The issue isn’t new and one of the song use conflicts goes back to the 1980’s, when Ronald Regan was one of the first to use Bruce Springsteen’s massive hit, “Born in the USA.”
There is a great article, written in November of 2012, by Eddie Deezen for Neatorama.com, in which he describes how many Americans from every walk of life have so badly misunderstood the true meaning of the words of Springsteen’s song, and have turned it into the “ultimate All-American song,” when, in fact, it is an angry song about how horribly the Vietnam Veterans were treated upon their return home from war.
Over the years artists have taken offense to having their songs affiliated with campaigns and candidates haven’t always chosen songs wisely when trying to communicate their messages:
- 1984 – Ronald Regan (Republican): “Born in the USA” Bruce Springsteen says that his song is, “far from a Rah, Rah America song…that the song has a much darker side” he asked for the Regan campaign to stop using it and they did.

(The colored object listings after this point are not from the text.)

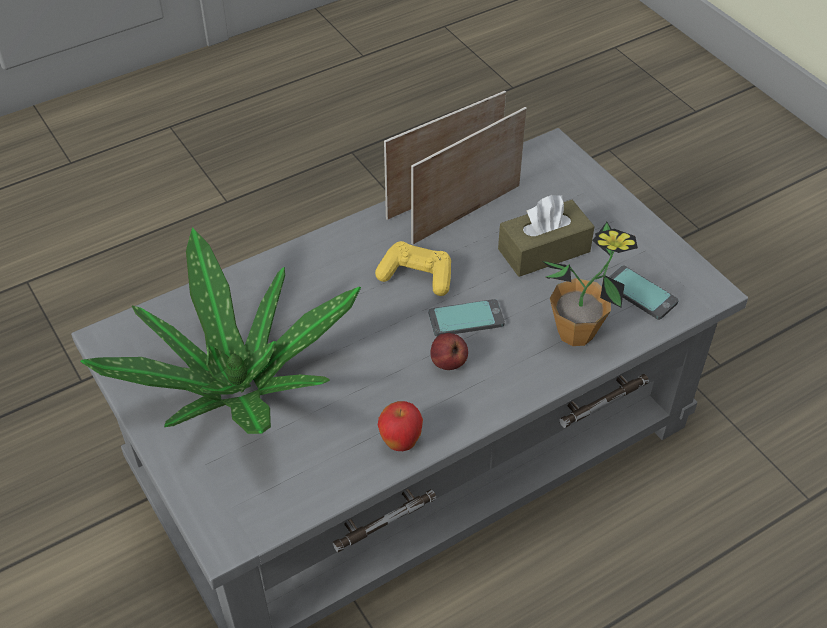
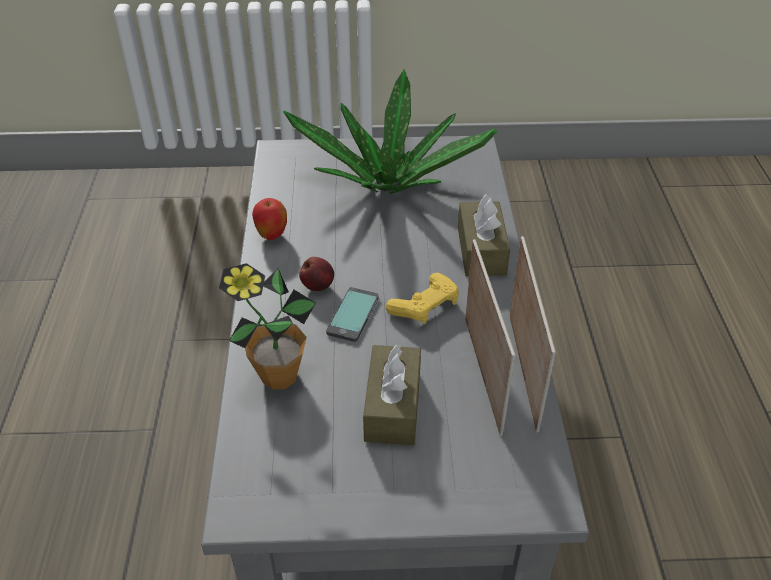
camera: 120 degrees right, 5 degrees down
phone [609,266,679,320] -> none
none -> brown tissue box [458,194,510,276]

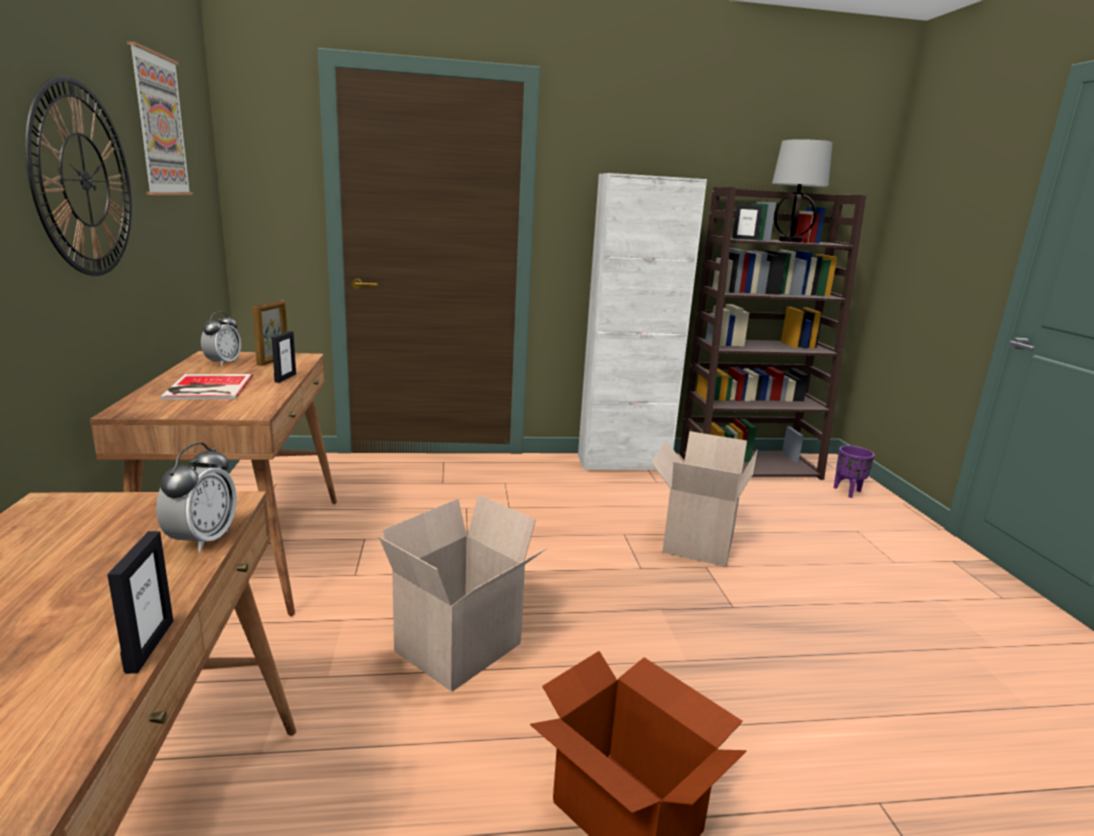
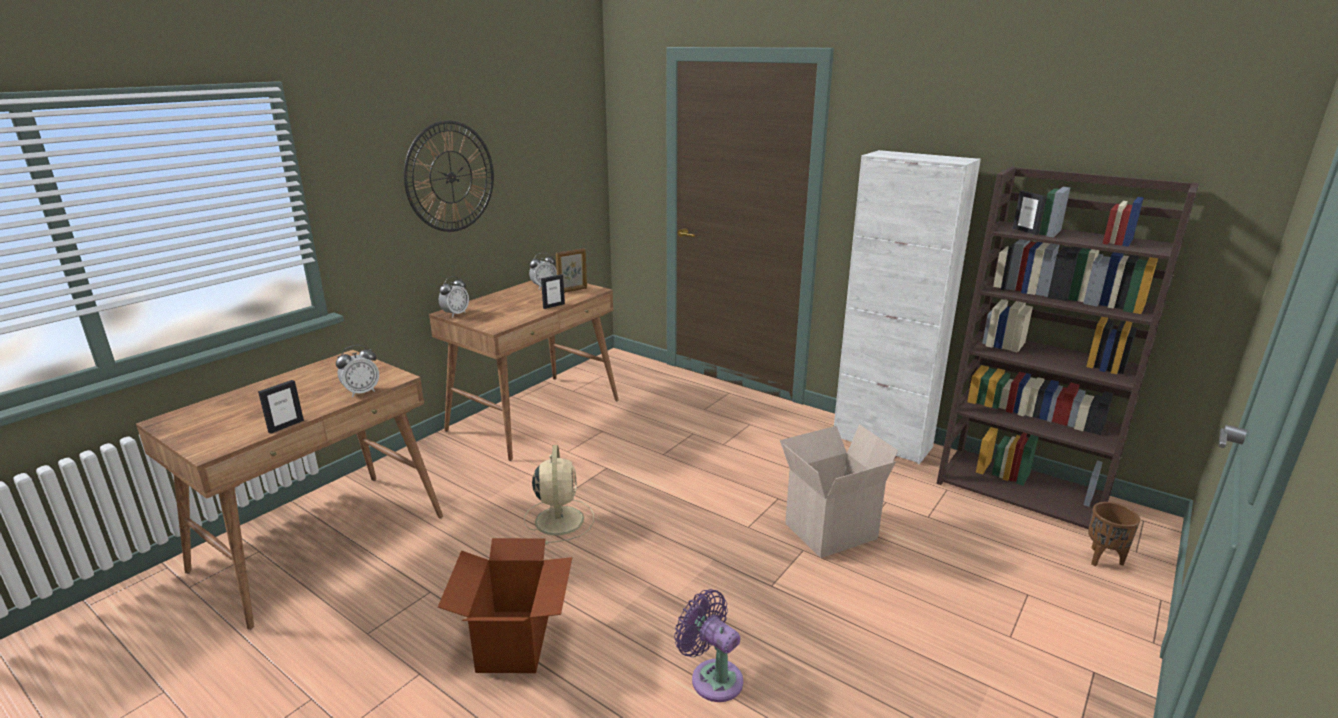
camera: 45 degrees right, 5 degrees up
picture [127,41,193,195] -> none
book [160,374,253,400] -> none
cardboard box [379,495,548,692] -> beige fan [524,445,594,545]
table lamp [772,139,832,243] -> none
purple planter [834,446,875,498] -> brown planter [1088,502,1140,566]
none -> alarm clock [439,276,469,317]
none -> purple fan [674,589,743,702]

- 1996 – Bob Dole (Republican): He got shot down twice. First by Isaac Hayes and David Porter who co-wrote “Soul Man,” as performed by Sam Moore, and later the Blues Brothers; then Bruce Springsteen, who again did not want “Born in the USA” used by a politician.
- 2004 – John Kerry (Democrat): He made a choice that backfired on him when he chose Creedence Clearwater Revival’s, John Fogerty penned, “Fortunate Son,” which he wrote in response to the romance between Eisenhower’s son & Nixon’s daughter, making the dig that neither family would see a son sent to Vietnam. Kerry, a proud Vietnam Veteran, likely chose the song as a dig at the incumbent George W. Bush, who never saw action in Vietnam because of his wealth and family ties that kept him stateside. Kerry lost the election.
- 2008 – Rudy Guiliani (Republican): “Rudi Can’t Fail” The Clash penned the song as an ode to an irresponsible young man being criticized by his elders. FYI, Rudy Guiliani, while dubbed “America’s Mayor,” citing his grace, strength and stamina in the days, weeks and months following 9/11, did fail. He lost in the primaries and never made it past the nominating process.
- 2008 – John McCain/Sarah Palin (Republican): First McCain chose ABBA’s “Take a Chance on Me” then he switched the campaign theme song to Heart’s “Barracuda” after adding Sarah Palin as his Vice Presidential running mate because it was her nickname in high school. Heart, of course, wanted nothing to do with that dumpster fire of a campaign. It failed.
John Oliver, host of HBO’s Last Week Tonight, highlighted a few of the ironic songs the campaigns have used this campaign cycle with a touch of snark and then got a group of musicians who’ve had their music used without their permission, to collaborate on a very tongue-in-cheek song and video to try and get the message across to politicians in a way they might understand, a video resembling a campaign ad:
Copyright law and publishing rights are on the books for the protection of the artists. It’s time they put some muscle behind their tweets and start making the campaigns, who thumb their noses at them and continue to blatantly use their music, pay for their offenses. Take them to court when a standard cease and desist letter doesn’t get the desired result. Hmmm!